TASK OBJECTIVE.
Transcribe the listing in full, word for word; pictures do not belong in the copy.

SUPPLIED DATA.
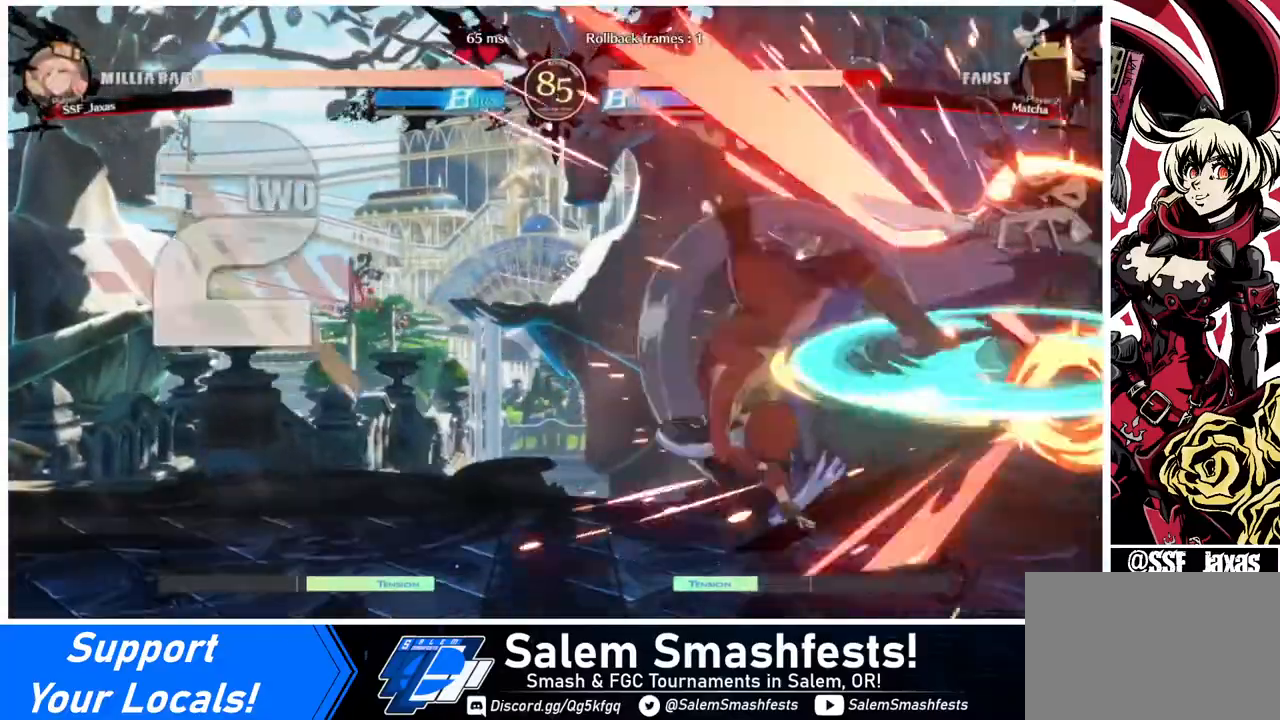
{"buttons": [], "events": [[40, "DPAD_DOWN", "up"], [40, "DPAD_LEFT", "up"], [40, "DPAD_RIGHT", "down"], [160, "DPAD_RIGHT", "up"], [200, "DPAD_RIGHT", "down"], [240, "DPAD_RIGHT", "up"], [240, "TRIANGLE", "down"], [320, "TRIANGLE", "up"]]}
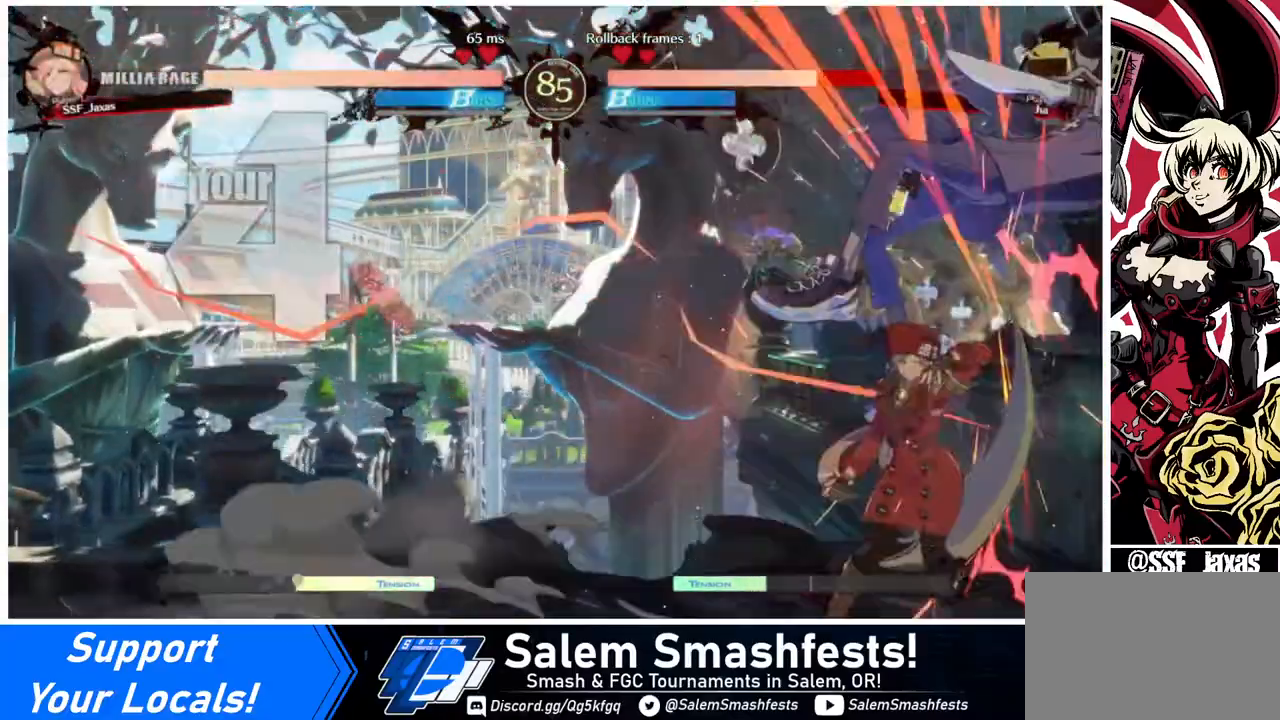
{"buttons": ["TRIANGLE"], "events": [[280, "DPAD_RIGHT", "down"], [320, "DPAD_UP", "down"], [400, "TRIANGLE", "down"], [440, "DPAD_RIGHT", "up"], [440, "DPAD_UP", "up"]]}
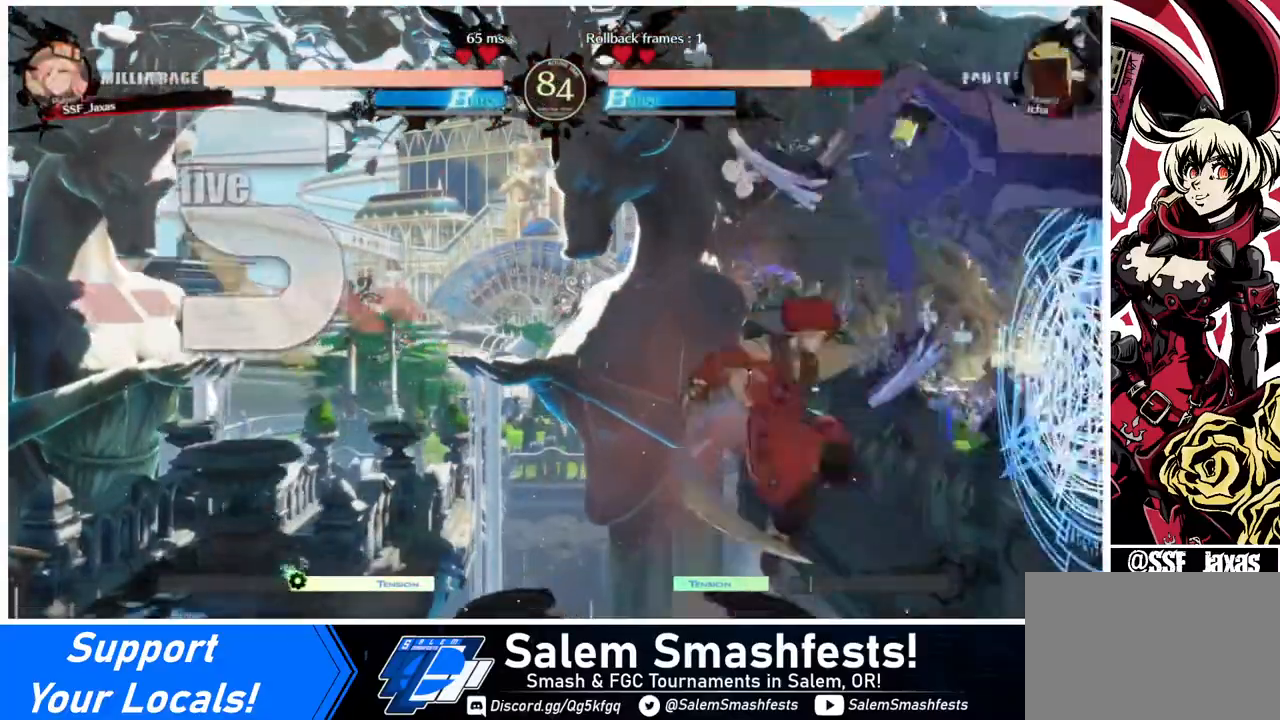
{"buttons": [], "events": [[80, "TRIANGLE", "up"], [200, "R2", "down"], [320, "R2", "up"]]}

WRITTEN SOLUTION.
{"buttons": [], "events": [[40, "DPAD_DOWN", "up"], [40, "DPAD_LEFT", "up"], [40, "DPAD_RIGHT", "down"], [160, "DPAD_RIGHT", "up"], [200, "DPAD_RIGHT", "down"], [240, "DPAD_RIGHT", "up"], [240, "TRIANGLE", "down"], [320, "TRIANGLE", "up"]]}
{"buttons": ["TRIANGLE"], "events": [[280, "DPAD_RIGHT", "down"], [320, "DPAD_UP", "down"], [400, "TRIANGLE", "down"], [440, "DPAD_RIGHT", "up"], [440, "DPAD_UP", "up"]]}
{"buttons": [], "events": [[80, "TRIANGLE", "up"], [200, "R2", "down"], [320, "R2", "up"]]}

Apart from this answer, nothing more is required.